Rather than assuming the primacy of political units in eastern Eurasia, I challenge the ‘natural’ character of China, offering alternative categories for analysis that suggest the differing boundaries of diverse spheres of interaction, giving politics merely equal weighting alongside topics such as religion and everyday ceramics. In short, I aim to write a history of medieval eastern Eurasia without mentioning the word ‘China’.

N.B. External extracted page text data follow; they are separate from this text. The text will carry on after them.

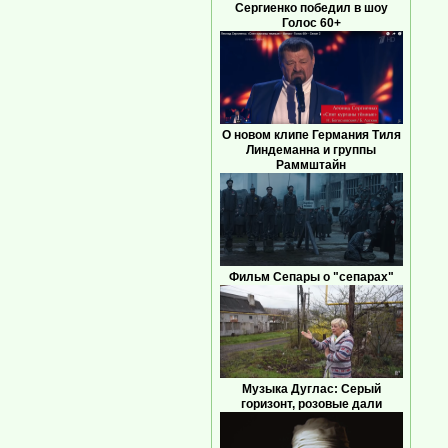
Сергиенко победил в шоу
Голос 60+
О новом клипе Германия Тиля
Линдеманна и группы
Раммштайн
Фильм Сепары о "сепарах"
Музыка Дуглас: Серый
горизонт, розовые дали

Rejecting this single term forces the rethinking of basic terminology for regions, periods and groups, which requires careful consideration of exactly what is under examination, improves focus, and brings us to a more human scale. I adopt the idea of technologies (of religion, politics, the body, subsistence, everyday life, exchange, power, conflict) as a way of observing the selective deployment of available elements without resorting to ‘culture’ as either defining feature or explanation. Connection and comparison of these ‘technological’ activities, as they occurred in specific places across the whole region rather than within the boundaries of one political unit, is achieved by using the structuring concepts of substrates (that underpin everyday life, like Buddhism), networks (which connect people or places in relationships, as in trade or politics), and nodes (individuals or groups in one place, such as translators or courts). A third element of my approach is to decentre ‘China’ by paying full attention to northern and ‘peripheral’ developments in northern Eurasia, Central Asia, the Korean peninsula and the Japanese archipelago. The point is to challenge the primacy of the nation-state as a hegemonic analytical category by complicating our thinking about premodern political structures and seeking alternatives to the concept of the more or less unitary state.
The IIAS’s receptivity to global thinking provides an ideal environment in which to test my theoretical and empirical ideas as I complete this writing project. My critique places in question the concept of globalisation based on flows of people, goods, capital and ideas, and I anticipate mutually beneficial theoretical and empirical exchanges.